Carry on the speech recognition project proposal below, starting after its last sentence.

Text section:
◆ ◆ ◆
Speech:Spring 2016 Proposal

From Openitware
Jump to: navigation, search

Contents

Overview

The 2016 Spring Semester Capstone Project is a project involving research and experimentation in speech recognition using Sphinx, the CMU LM Toolkit, and various other tools, on "Switchboard" Corpus speech data. The primary goal of the project will be to create a world class baseline, to lay the foundation to perform speech recognition research in the future. This will be achieved chiefly through improvements to practical Word Error Rate (WER) on both seen and unseen data, through a variety of changes to the Acoustic Model, Language Model, dictionary, and verification of the Switchboard Corpus speech data.

Work will also be undertaken to streamline, optimize, or replace the supporting hardware, software, and automation implementations, to improve the overall efficiency of the project.

Team Sub-Groups and Process Improvements

Work in the first half of the Spring 2016 Capstone Project can be broadly divided into five primary categories, each headed by a team, with a specific area of chief responsibility. These teams will lead efforts within their subject area with regards to process improvements or development of new processes or script implementations.

For more information on each group's sub-tasks, see the corresponding sub-section for that group.
For more information on each member, see their personal log.

Group Membership

Modeling Group Systems Group Tools Group Data Group Experiments Group
Ben, James, Jonathan S., Ryan Aaron, Michael, Neil, Saverna Daisuke, Jonathan T., Nigel, Thomas Brenden, Brian A., Brian D., Justin Kevin, Matthew, Meagan, Peter

Competitive Groups and Performance Improvements

In the second half of the project all groups will be evenly divided between two teams. These teams will compete with each other to achieve the lowest word error rate on either seen or unseen data. Division into two teams is intended to promote competition and drive better results. The team which performs more poorly will be tasked with creating the final report of all experimentation results.
◆ ◆ ◆
Material provided:

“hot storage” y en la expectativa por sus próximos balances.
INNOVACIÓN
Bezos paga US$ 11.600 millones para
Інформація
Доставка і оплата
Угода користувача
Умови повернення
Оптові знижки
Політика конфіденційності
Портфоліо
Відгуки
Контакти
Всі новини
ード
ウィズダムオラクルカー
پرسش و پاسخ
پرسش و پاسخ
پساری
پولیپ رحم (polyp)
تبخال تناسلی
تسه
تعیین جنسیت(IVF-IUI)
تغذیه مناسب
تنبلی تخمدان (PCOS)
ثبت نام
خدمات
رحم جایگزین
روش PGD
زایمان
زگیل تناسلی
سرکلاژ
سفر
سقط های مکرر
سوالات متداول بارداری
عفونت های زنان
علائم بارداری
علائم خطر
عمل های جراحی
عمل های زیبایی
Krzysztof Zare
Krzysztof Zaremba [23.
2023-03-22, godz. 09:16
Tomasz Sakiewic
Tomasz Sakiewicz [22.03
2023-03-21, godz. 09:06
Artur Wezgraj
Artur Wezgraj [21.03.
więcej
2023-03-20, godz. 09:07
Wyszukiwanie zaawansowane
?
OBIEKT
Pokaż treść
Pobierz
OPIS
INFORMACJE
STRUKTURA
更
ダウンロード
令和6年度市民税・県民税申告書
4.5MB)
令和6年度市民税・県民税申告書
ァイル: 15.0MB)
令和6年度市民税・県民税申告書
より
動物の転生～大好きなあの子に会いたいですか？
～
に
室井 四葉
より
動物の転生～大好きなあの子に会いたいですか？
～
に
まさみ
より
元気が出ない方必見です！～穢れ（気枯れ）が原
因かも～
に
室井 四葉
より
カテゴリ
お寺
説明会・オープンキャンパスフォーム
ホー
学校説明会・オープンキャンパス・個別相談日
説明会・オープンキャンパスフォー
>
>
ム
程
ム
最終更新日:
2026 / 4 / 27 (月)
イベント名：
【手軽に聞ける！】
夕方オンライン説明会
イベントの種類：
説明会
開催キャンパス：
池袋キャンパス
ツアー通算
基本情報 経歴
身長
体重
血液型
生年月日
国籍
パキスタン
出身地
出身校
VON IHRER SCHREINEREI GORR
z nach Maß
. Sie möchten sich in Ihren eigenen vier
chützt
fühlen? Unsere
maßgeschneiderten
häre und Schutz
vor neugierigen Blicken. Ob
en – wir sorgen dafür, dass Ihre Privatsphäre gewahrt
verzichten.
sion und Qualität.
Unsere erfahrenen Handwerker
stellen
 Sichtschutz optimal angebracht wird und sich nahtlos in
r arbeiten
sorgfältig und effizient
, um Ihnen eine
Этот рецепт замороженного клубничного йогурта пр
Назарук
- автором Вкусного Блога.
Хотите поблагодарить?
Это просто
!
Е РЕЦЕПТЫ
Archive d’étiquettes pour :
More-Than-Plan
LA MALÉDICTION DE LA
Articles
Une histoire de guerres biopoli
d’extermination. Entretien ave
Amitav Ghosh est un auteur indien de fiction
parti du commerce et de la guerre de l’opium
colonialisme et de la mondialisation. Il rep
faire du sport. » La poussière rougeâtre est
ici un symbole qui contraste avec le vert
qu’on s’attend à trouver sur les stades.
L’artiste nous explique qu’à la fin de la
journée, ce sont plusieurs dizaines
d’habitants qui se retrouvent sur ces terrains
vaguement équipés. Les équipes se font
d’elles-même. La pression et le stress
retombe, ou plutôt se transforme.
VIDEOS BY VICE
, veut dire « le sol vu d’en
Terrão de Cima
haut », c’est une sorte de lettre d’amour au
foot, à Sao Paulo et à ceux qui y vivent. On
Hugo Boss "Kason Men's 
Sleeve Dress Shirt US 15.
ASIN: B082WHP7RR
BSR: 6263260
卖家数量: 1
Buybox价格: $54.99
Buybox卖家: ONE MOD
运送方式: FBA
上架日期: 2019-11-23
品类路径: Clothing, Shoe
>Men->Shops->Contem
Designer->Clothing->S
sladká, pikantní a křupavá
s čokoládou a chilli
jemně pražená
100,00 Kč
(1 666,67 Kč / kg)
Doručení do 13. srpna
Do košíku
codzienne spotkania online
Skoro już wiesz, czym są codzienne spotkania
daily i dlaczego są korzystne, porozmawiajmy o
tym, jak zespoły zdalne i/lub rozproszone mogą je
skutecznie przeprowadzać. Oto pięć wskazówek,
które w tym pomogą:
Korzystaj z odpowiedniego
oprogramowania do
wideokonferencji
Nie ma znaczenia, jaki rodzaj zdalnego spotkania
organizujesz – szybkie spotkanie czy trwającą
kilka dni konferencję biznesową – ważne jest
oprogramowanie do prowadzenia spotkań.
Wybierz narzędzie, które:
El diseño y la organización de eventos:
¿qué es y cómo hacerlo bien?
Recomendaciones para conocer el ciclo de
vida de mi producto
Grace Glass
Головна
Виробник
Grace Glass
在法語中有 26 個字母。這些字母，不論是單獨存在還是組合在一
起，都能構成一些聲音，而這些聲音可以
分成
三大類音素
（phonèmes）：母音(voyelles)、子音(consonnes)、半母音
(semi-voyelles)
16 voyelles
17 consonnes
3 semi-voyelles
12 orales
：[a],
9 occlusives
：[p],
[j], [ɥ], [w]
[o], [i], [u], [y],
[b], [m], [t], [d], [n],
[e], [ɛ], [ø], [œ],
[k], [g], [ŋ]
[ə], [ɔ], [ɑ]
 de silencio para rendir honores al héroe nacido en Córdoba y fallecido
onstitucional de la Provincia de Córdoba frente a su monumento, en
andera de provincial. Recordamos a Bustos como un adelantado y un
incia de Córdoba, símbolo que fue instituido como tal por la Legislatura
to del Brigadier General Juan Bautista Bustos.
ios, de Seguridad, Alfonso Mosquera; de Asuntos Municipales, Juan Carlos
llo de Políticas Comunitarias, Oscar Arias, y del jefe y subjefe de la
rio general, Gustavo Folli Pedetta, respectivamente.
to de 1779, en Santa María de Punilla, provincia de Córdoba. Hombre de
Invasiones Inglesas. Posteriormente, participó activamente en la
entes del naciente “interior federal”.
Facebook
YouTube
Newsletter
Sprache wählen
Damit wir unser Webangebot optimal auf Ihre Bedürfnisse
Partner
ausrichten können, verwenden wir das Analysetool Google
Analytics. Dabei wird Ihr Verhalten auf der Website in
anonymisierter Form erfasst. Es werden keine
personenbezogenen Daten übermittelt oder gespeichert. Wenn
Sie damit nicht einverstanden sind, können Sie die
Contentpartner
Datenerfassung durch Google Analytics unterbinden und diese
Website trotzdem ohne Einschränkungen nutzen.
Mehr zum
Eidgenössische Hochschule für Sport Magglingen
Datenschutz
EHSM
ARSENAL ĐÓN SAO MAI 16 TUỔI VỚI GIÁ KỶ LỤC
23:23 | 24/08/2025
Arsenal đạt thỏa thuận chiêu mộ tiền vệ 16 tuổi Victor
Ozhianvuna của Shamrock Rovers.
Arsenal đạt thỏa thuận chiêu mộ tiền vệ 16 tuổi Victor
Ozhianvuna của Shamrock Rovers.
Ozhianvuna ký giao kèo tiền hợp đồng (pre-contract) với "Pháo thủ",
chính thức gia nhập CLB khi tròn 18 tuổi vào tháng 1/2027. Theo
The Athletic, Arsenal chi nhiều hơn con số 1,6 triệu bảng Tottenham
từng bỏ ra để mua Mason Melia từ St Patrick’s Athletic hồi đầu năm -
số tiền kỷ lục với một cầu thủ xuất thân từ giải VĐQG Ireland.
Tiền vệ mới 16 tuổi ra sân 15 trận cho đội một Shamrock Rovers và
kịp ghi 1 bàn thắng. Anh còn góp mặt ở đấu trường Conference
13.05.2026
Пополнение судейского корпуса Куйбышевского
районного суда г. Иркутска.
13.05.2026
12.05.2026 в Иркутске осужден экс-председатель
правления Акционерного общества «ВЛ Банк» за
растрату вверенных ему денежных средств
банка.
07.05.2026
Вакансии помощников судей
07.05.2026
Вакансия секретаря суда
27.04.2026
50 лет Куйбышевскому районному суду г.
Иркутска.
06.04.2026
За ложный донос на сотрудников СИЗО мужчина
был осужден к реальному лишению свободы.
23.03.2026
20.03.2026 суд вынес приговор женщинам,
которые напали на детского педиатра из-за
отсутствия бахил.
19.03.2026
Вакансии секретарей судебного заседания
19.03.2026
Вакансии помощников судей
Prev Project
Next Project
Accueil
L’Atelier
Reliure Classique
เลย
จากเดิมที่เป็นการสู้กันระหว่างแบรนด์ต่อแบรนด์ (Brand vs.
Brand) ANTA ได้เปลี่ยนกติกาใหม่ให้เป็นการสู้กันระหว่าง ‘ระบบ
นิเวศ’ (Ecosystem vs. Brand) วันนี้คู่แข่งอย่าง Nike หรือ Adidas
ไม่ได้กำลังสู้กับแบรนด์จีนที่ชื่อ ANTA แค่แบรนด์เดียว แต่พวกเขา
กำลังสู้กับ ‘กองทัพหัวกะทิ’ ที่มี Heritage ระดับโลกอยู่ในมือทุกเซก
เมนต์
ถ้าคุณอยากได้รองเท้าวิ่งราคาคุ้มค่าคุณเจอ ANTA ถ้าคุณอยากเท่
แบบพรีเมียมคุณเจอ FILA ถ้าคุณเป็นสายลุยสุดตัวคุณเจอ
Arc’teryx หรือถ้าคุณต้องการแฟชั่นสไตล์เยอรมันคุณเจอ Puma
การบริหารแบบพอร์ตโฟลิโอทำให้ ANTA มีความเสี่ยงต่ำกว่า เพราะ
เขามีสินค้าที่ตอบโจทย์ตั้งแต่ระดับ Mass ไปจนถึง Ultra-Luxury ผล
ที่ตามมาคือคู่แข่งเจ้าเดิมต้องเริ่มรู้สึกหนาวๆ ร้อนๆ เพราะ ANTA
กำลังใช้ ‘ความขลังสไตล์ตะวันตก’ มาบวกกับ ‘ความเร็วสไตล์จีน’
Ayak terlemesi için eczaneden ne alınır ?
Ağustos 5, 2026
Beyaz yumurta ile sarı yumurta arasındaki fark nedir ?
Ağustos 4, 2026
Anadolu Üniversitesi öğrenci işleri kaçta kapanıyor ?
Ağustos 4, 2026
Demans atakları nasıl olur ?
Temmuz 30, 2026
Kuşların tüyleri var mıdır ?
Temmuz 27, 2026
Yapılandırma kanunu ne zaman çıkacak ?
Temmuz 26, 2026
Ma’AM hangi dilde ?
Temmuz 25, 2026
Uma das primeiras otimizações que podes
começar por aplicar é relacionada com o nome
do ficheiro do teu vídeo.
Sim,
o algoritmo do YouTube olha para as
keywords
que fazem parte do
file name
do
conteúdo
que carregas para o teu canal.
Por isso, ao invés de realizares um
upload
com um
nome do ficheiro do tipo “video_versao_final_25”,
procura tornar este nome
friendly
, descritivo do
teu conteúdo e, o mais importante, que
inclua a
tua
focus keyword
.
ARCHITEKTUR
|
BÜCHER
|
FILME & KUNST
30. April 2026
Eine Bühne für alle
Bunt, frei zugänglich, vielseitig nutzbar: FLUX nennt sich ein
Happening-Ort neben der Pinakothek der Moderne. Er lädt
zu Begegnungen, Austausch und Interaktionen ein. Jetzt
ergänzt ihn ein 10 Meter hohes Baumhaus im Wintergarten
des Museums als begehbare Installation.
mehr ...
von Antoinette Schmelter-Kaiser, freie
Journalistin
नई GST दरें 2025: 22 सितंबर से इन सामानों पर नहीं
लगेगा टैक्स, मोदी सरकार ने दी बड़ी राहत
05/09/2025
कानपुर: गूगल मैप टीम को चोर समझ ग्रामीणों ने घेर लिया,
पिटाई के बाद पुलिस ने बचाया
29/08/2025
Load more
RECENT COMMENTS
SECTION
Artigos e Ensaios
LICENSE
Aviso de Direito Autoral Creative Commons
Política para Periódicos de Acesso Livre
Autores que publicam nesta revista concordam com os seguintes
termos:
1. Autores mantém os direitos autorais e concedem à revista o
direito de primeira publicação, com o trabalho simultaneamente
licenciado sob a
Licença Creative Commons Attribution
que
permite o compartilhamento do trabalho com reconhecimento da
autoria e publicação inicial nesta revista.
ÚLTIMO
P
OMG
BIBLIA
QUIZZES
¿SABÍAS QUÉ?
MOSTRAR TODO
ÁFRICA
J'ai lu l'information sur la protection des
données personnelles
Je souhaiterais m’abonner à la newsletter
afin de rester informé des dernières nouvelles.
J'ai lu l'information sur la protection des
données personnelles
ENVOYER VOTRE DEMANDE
◆ ◆ ◆
Output of the task:
Modeling Group

Team Members

Overview

The role of the modeling group is to develop effective models to be used in the speech recognition process, be the primary driver towards reducing Word Error Rate (WER), and to serve as "subject matter experts" in the speech recognition field. The group is expected to have an in depth understanding of the topic and any related media, and to serve as advisers to the other groups in all facets of speech recognition research and practical understanding.

There are two models, used by Sphinx, together with the phonetic dictionary, to conduct programmatic speech recognition. In their capacity as subject matter experts and drivers of Word Error Rate reduction, the modeling group is expected to be familiar with, and make modifications to, the following:

  • Acoustic Modeling
In short, an acoustic model contains acoustic properties for each senone. The acoustic model is very complex and contains multiple variables that can be manipulated.
  • Phonetic Dictionary
Phonetic dictionaries contain a mapping from words to phones. This is used by the decoder in recognition of which phones correspond to which spoken words.
  • Language Modeling
The language model defines how likely words are to follow previously recognized words. For example, if we recognize the word “Merry” we can assign a high probability to words such as "Christmas", "Hanukkah", or "Holidays".

Goals

The previous semesters have achieved a baseline recognition result of 38.2%. The modeling group will lead the effort to improve upon this.

To achieve this, the modeling group will make a variety of changes to all available models, dictionaries, configurations, and scripts, as deemed necessary. Due to the largely emergent nature of the research involved, all timelines presented here are tentative and may be subject to change, and all tasks will be globally assigned to all modeling group members, with the responsibility for their completion being shared equally among members.

Plan

By the dates, below, the modeling group will, at minimum, have achieved the indicated milestones.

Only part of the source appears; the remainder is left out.